Мишка переминался с ноги на ногу и томился.

– И вообще я должен сказать, что самокрутки – это уже не модно, продолжал Сим Саныч. – В день рождения Михаила Кузьмича я подарю ему трубку.

– Не надо мне трубки, – решительно отказался Мишка. – Я ведь так, Сим Саныч, для сугреву попробовать.

– Пробовать будешь, когда усы вырастут, понял?

– Понял.

– Ну, я рад, что ты такой понятливый. – Сим Саныч выбросил махорку в печь и повернулся к братьям Щегловым: – А вы зарубите себе на носу – в другой раз разговор у нас будет особый.

Когда классный руководитель вышел. Мишка зачем-то заглянул в печь и сокрушенно покрутил белой головой.
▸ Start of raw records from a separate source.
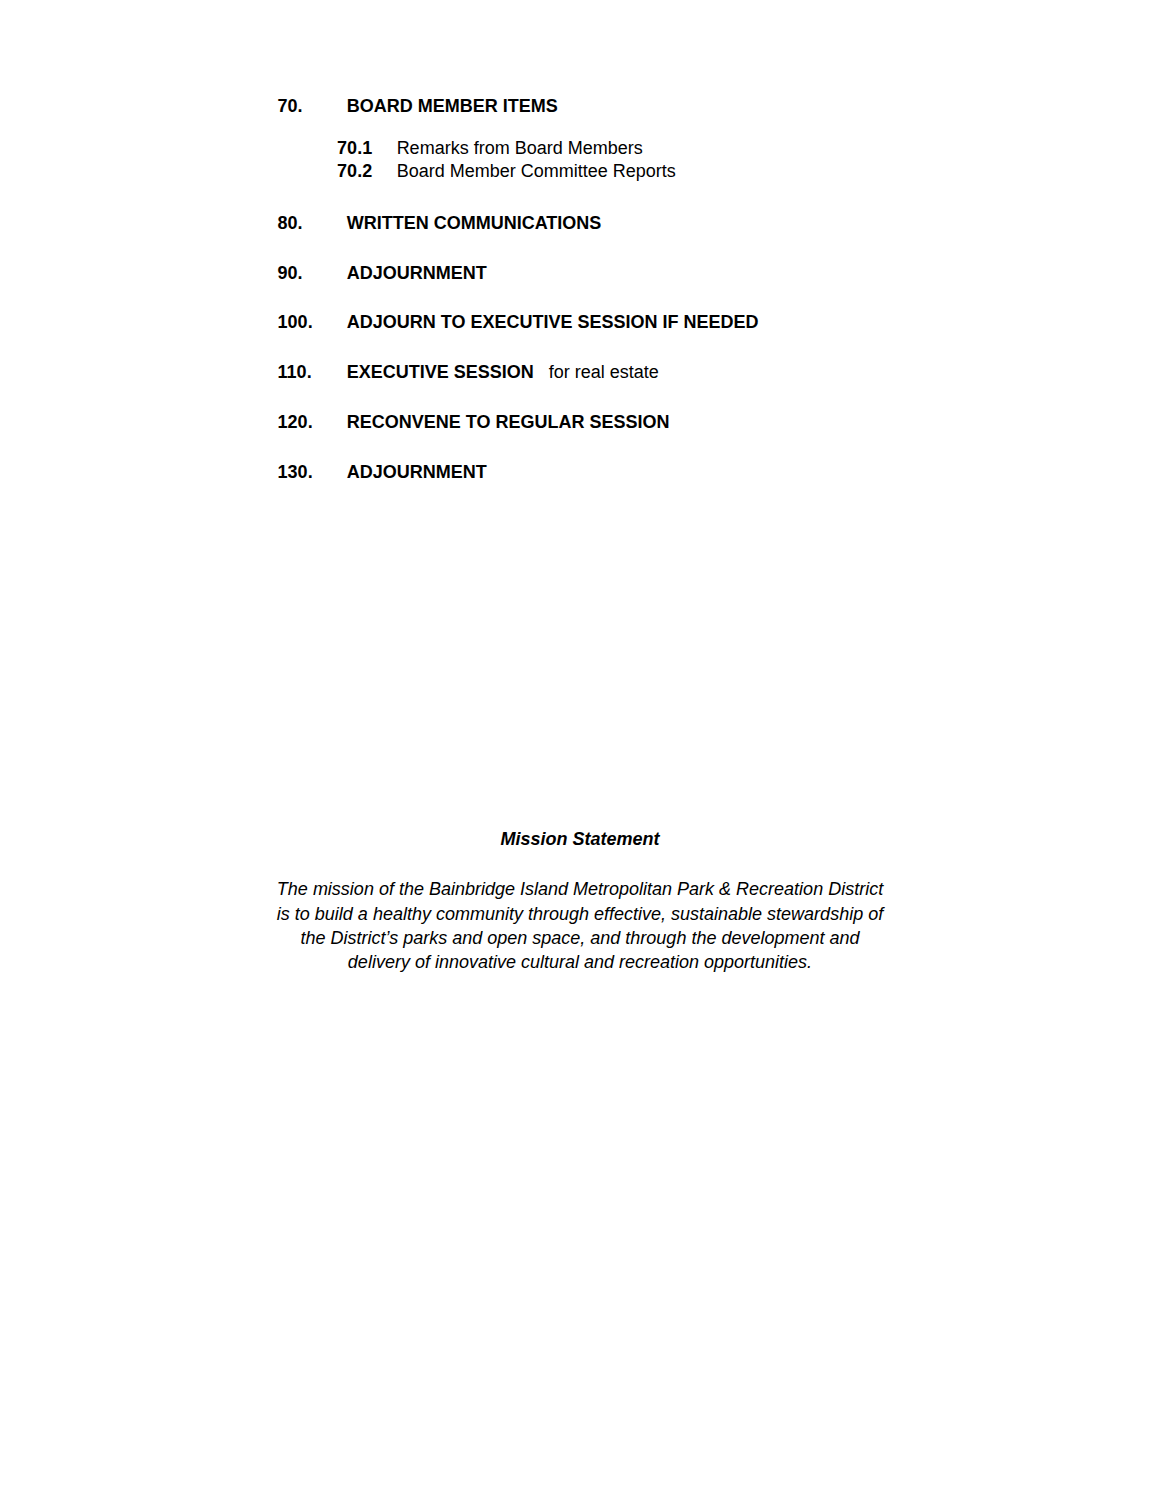| 70. | BOARD MEMBER ITEMS |
| 70.1 | Remarks from Board Members |
| 70.2 | Board Member Committee Reports |
| 80. | WRITTEN COMMUNICATIONS |
| 90. | ADJOURNMENT |
| 100. | ADJOURN TO EXECUTIVE SESSION IF NEEDED |
| 110. | EXECUTIVE SESSION for real estate |
| 120. | RECONVENE TO REGULAR SESSION |
| 130. | ADJOURNMENT |
Mission Statement
The mission of the Bainbridge Island Metropolitan Park & Recreation District
is to build a healthy community through effective, sustainable stewardship of
the District’s parks and open space, and through the development and
delivery of innovative cultural and recreation opportunities.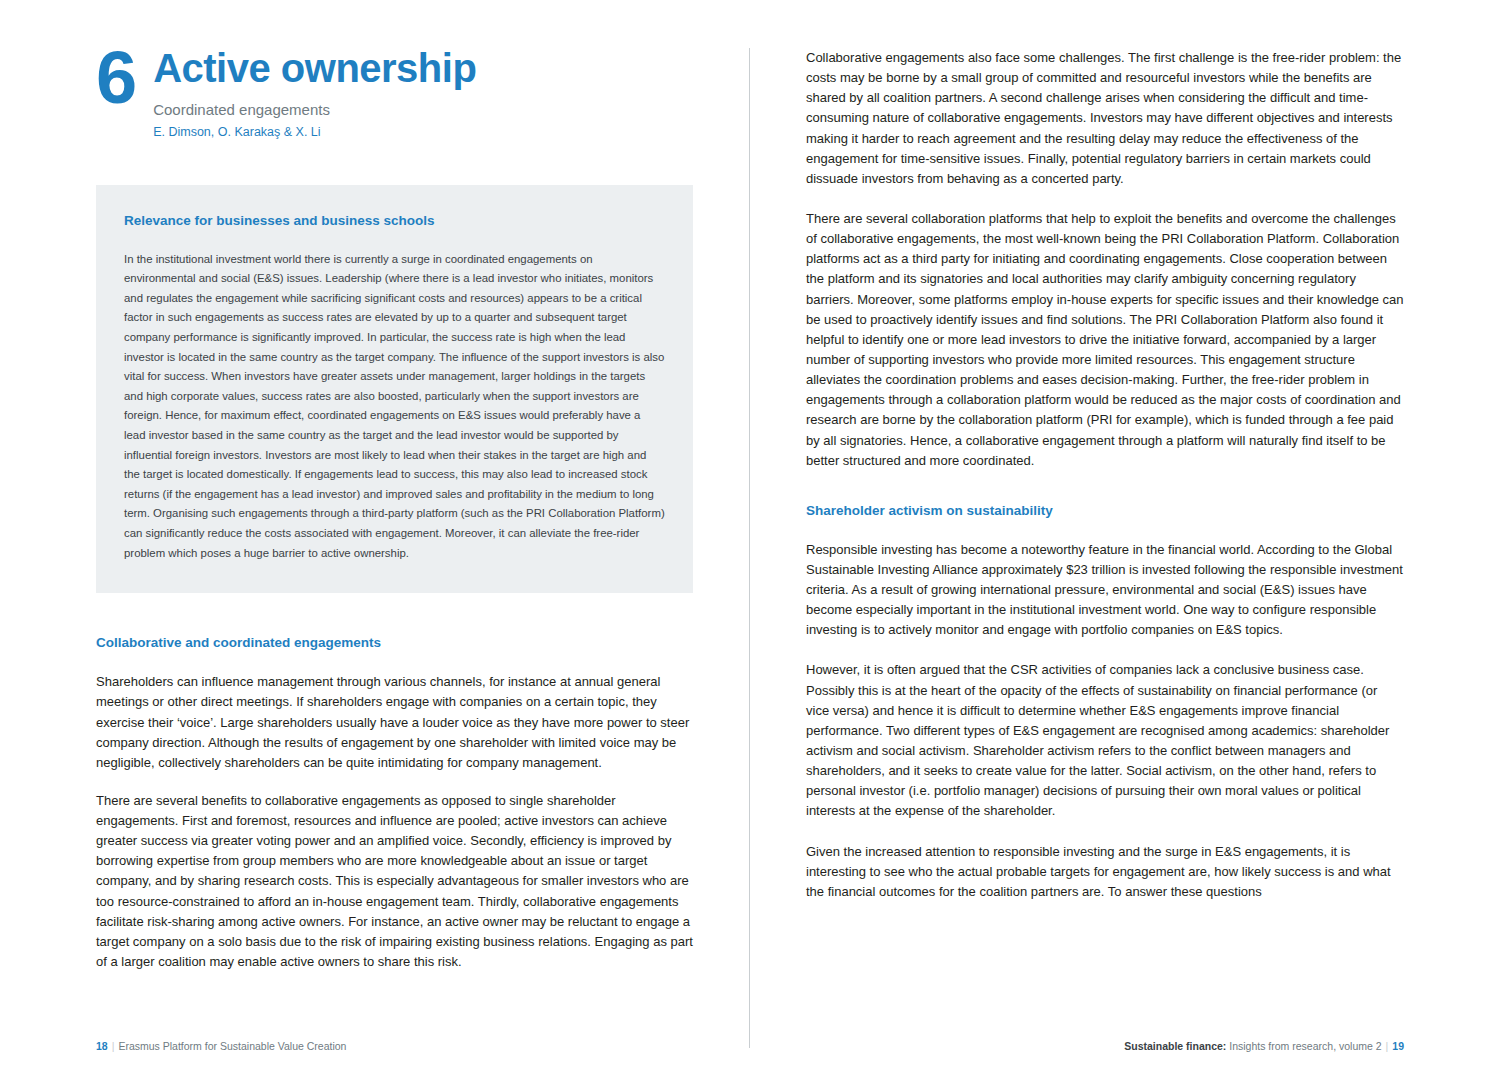6
Active ownership
Coordinated engagements
E. Dimson, O. Karakaş & X. Li
Relevance for businesses and business schools
In the institutional investment world there is currently a surge in coordinated engagements on environmental and social (E&S) issues. Leadership (where there is a lead investor who initiates, monitors and regulates the engagement while sacrificing significant costs and resources) appears to be a critical factor in such engagements as success rates are elevated by up to a quarter and subsequent target company performance is significantly improved. In particular, the success rate is high when the lead investor is located in the same country as the target company. The influence of the support investors is also vital for success. When investors have greater assets under management, larger holdings in the targets and high corporate values, success rates are also boosted, particularly when the support investors are foreign. Hence, for maximum effect, coordinated engagements on E&S issues would preferably have a lead investor based in the same country as the target and the lead investor would be supported by influential foreign investors. Investors are most likely to lead when their stakes in the target are high and the target is located domestically. If engagements lead to success, this may also lead to increased stock returns (if the engagement has a lead investor) and improved sales and profitability in the medium to long term. Organising such engagements through a third-party platform (such as the PRI Collaboration Platform) can significantly reduce the costs associated with engagement. Moreover, it can alleviate the free-rider problem which poses a huge barrier to active ownership.
Collaborative and coordinated engagements
Shareholders can influence management through various channels, for instance at annual general meetings or other direct meetings. If shareholders engage with companies on a certain topic, they exercise their ‘voice’. Large shareholders usually have a louder voice as they have more power to steer company direction. Although the results of engagement by one shareholder with limited voice may be negligible, collectively shareholders can be quite intimidating for company management.
There are several benefits to collaborative engagements as opposed to single shareholder engagements. First and foremost, resources and influence are pooled; active investors can achieve greater success via greater voting power and an amplified voice. Secondly, efficiency is improved by borrowing expertise from group members who are more knowledgeable about an issue or target company, and by sharing research costs. This is especially advantageous for smaller investors who are too resource-constrained to afford an in-house engagement team. Thirdly, collaborative engagements facilitate risk-sharing among active owners. For instance, an active owner may be reluctant to engage a target company on a solo basis due to the risk of impairing existing business relations. Engaging as part of a larger coalition may enable active owners to share this risk.
18|Erasmus Platform for Sustainable Value Creation
Collaborative engagements also face some challenges. The first challenge is the free-rider problem: the costs may be borne by a small group of committed and resourceful investors while the benefits are shared by all coalition partners. A second challenge arises when considering the difficult and time-consuming nature of collaborative engagements. Investors may have different objectives and interests making it harder to reach agreement and the resulting delay may reduce the effectiveness of the engagement for time-sensitive issues. Finally, potential regulatory barriers in certain markets could dissuade investors from behaving as a concerted party.
There are several collaboration platforms that help to exploit the benefits and overcome the challenges of collaborative engagements, the most well-known being the PRI Collaboration Platform. Collaboration platforms act as a third party for initiating and coordinating engagements. Close cooperation between the platform and its signatories and local authorities may clarify ambiguity concerning regulatory barriers. Moreover, some platforms employ in-house experts for specific issues and their knowledge can be used to proactively identify issues and find solutions. The PRI Collaboration Platform also found it helpful to identify one or more lead investors to drive the initiative forward, accompanied by a larger number of supporting investors who provide more limited resources. This engagement structure alleviates the coordination problems and eases decision-making. Further, the free-rider problem in engagements through a collaboration platform would be reduced as the major costs of coordination and research are borne by the collaboration platform (PRI for example), which is funded through a fee paid by all signatories. Hence, a collaborative engagement through a platform will naturally find itself to be better structured and more coordinated.
Shareholder activism on sustainability
Responsible investing has become a noteworthy feature in the financial world. According to the Global Sustainable Investing Alliance approximately $23 trillion is invested following the responsible investment criteria. As a result of growing international pressure, environmental and social (E&S) issues have become especially important in the institutional investment world. One way to configure responsible investing is to actively monitor and engage with portfolio companies on E&S topics.
However, it is often argued that the CSR activities of companies lack a conclusive business case. Possibly this is at the heart of the opacity of the effects of sustainability on financial performance (or vice versa) and hence it is difficult to determine whether E&S engagements improve financial performance. Two different types of E&S engagement are recognised among academics: shareholder activism and social activism. Shareholder activism refers to the conflict between managers and shareholders, and it seeks to create value for the latter. Social activism, on the other hand, refers to personal investor (i.e. portfolio manager) decisions of pursuing their own moral values or political interests at the expense of the shareholder.
Given the increased attention to responsible investing and the surge in E&S engagements, it is interesting to see who the actual probable targets for engagement are, how likely success is and what the financial outcomes for the coalition partners are. To answer these questions
Sustainable finance: Insights from research, volume 2|19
– Надо ж... Вот нюх у человека!

Первый урок вела "немка" Елизавета Морисовна, тучная и на вид очень грозная женщина. Но у неё был тоненький, как у девочки, голос и близорукие глаза. Поэтому никто её не боялся. Кроме того, ребята хорошо знали одну слабость своей учительницы: она была влюблена в старых немецких поэтов. Когда не хотелось отвечать урок, кто-нибудь из мальчишек вставал и приторным голосом просил:

– Елизавета Морисовна, почитайте стихи.

Учительница закрывала глаза и начинала:

Мне горы – родина и дом,

Гроза ль кругом, гремит ли гром,

Шипит ли молния змеёй,

Не заглушить ей голос мой.

Я сын великих гор!

В грозу под солнцем я стою;

Она ревет, а я пою.

Я – сын свободных гор!

И пока Елизавета Морисовна читала стихи, "слушатели" играли в морской бой, зубрили правила по русскому, рисовали, пускали бумажных голубей и читали "Трех мушкетеров".
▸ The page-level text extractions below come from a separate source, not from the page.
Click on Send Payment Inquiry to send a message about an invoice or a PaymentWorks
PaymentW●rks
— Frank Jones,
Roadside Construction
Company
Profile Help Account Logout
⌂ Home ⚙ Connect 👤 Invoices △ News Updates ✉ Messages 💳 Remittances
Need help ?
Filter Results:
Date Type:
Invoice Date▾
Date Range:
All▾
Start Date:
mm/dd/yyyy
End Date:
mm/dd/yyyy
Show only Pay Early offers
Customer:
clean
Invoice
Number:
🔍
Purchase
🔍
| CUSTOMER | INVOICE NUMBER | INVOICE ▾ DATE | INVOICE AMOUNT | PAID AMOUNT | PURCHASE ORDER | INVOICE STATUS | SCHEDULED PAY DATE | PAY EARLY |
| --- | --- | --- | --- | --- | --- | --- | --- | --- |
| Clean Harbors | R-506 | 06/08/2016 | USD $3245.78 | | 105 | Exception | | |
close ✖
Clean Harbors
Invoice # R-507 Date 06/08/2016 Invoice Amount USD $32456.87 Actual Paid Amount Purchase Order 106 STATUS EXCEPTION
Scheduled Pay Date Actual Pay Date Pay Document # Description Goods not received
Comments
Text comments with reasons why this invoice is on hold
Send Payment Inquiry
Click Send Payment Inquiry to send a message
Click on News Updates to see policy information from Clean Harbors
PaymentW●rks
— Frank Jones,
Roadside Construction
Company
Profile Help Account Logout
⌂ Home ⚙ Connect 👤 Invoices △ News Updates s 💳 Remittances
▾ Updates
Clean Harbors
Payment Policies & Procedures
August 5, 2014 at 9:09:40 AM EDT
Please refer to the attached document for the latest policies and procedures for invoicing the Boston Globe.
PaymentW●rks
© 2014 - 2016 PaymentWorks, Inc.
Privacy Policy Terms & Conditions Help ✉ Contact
Но сегодня номер не прошел. Не успел Мишка заикнуться о стихах, как его вызвали к доске и попросили составить короткий рассказ о зиме. Мишка долго откашливался, наконец выдавил из себя две-три фразы, перепутал зайца со штанами[1] и наверняка получил бы двойку, но выручило домашнеё задание с одной-единственной кляксой. Елизавета Морисовна поставила ему тройку.

На перемене пронесся зловещий слух: по русскому будет диктант. Курочка-Ряба ходил по классу бледный, заглядывал всем в глаза и ныл:

– Помогите, братцы, – ведь третью пару получу.
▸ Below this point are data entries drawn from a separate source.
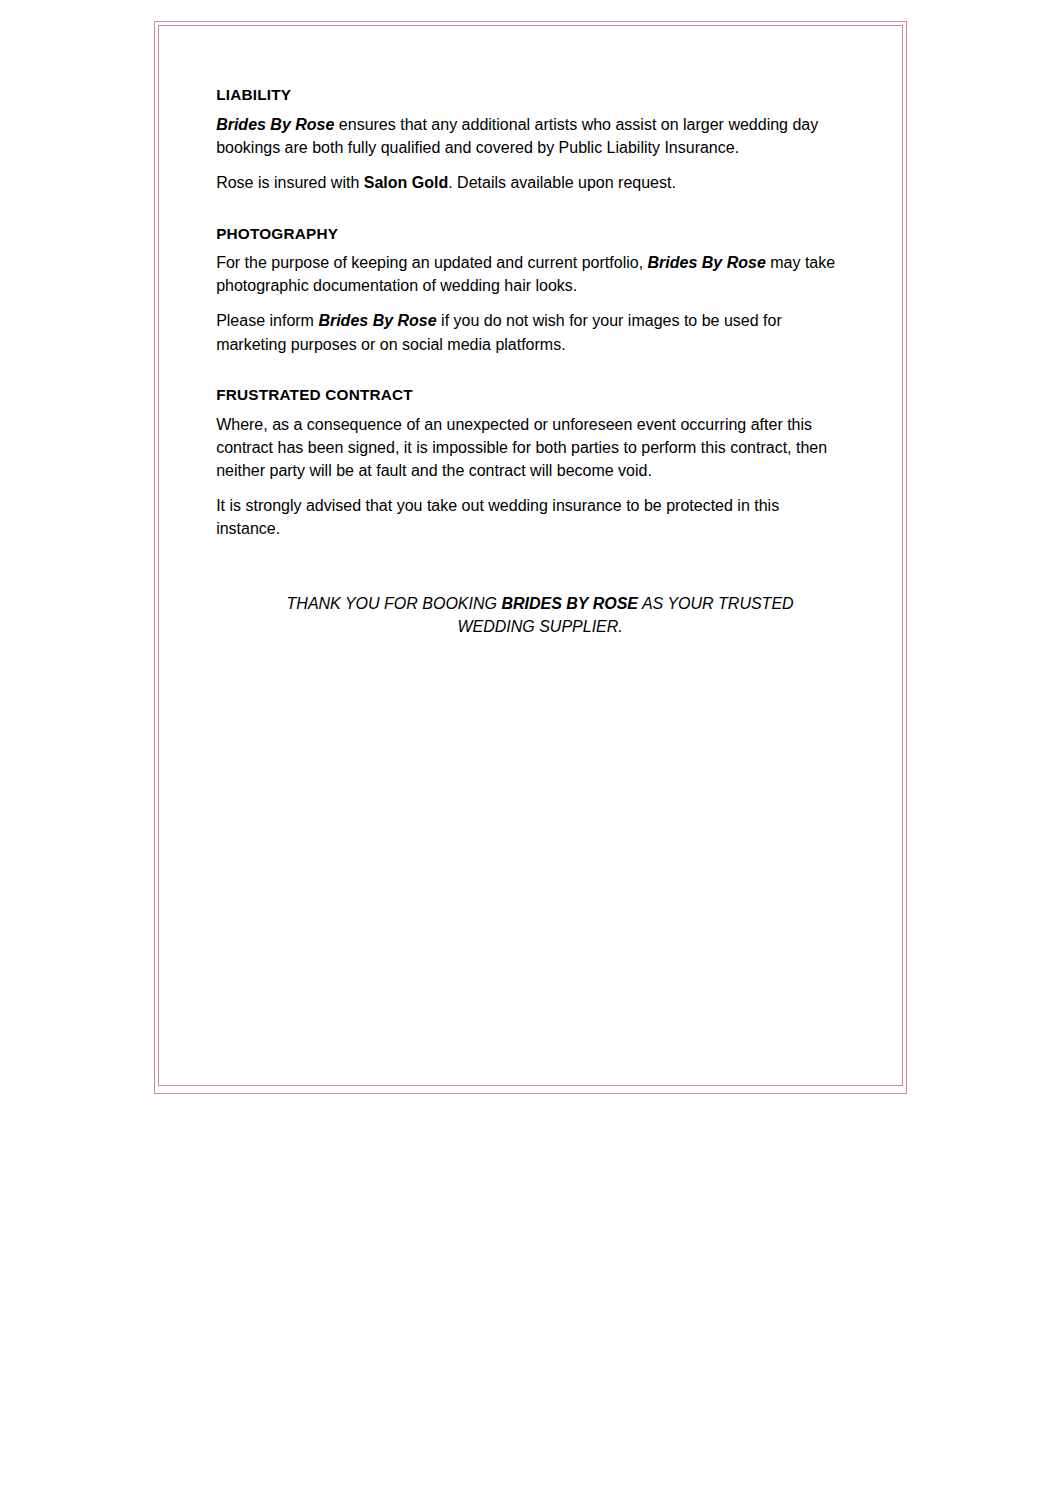LIABILITY
Brides By Rose ensures that any additional artists who assist on larger wedding day bookings are both fully qualified and covered by Public Liability Insurance.
Rose is insured with Salon Gold. Details available upon request.
PHOTOGRAPHY
For the purpose of keeping an updated and current portfolio, Brides By Rose may take photographic documentation of wedding hair looks.
Please inform Brides By Rose if you do not wish for your images to be used for marketing purposes or on social media platforms.
FRUSTRATED CONTRACT
Where, as a consequence of an unexpected or unforeseen event occurring after this contract has been signed, it is impossible for both parties to perform this contract, then neither party will be at fault and the contract will become void.
It is strongly advised that you take out wedding insurance to be protected in this instance.
THANK YOU FOR BOOKING BRIDES BY ROSE AS YOUR TRUSTED WEDDING SUPPLIER.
На него не обращали внимания, потому что Елизавета Морисовна забыла на столе классный журнал. Ребята сгрудились вокруг стола.

Генка Зверев растолкал всех, завладел журналом и недолго думая поставил себе по немецкому четверку.

– Что делаешь, толстый дурак? – сказал ему Мишка. – Сам сроду четверки не получал, а теперь всему классу влетит.

– А зачем она мне прошлый раз двойку поставила? Все видели, что неправильно.

Мишка пожал плечами:

– Дело твое. Только у Сима это даром не пройдет.

Мишка оказался прав. После урока Сим Саныч (он преподавал математику) остановился возле Генки и сказал:

– Зверев, иди-ка к столу.

Генка вышел.

– Теперь садись и возьми журнал.

Генка недоуменно потянул к себе журнал:

– А дальше что?

– Ставь себе оценки какие хочешь, по любому предмету.

Толстое лицо Генки стало пунцовым.

– Не стесняйся, Зверев. Отныне свои знания тебе придется оценивать самому. Очень тебя прошу – избавь от этой обязанности учителей. Оставайся в классе и трудись. А мы пойдем на лыжах.

Сим Саныч направился к двери, бросив на ходу:

– Спускайтесь в кладовую. В коридоре не шуметь.

Класс на цыпочках пошел следом, оставив Генку наедине с его злосчастной четверкой.

ВЕСНА ИДЕТ

Интернат помещался в старом пятистенном доме. Дом был сложен из могучих кедровых бревен и разделен на две половины. Половины отличались друг от друга, как небо от земли.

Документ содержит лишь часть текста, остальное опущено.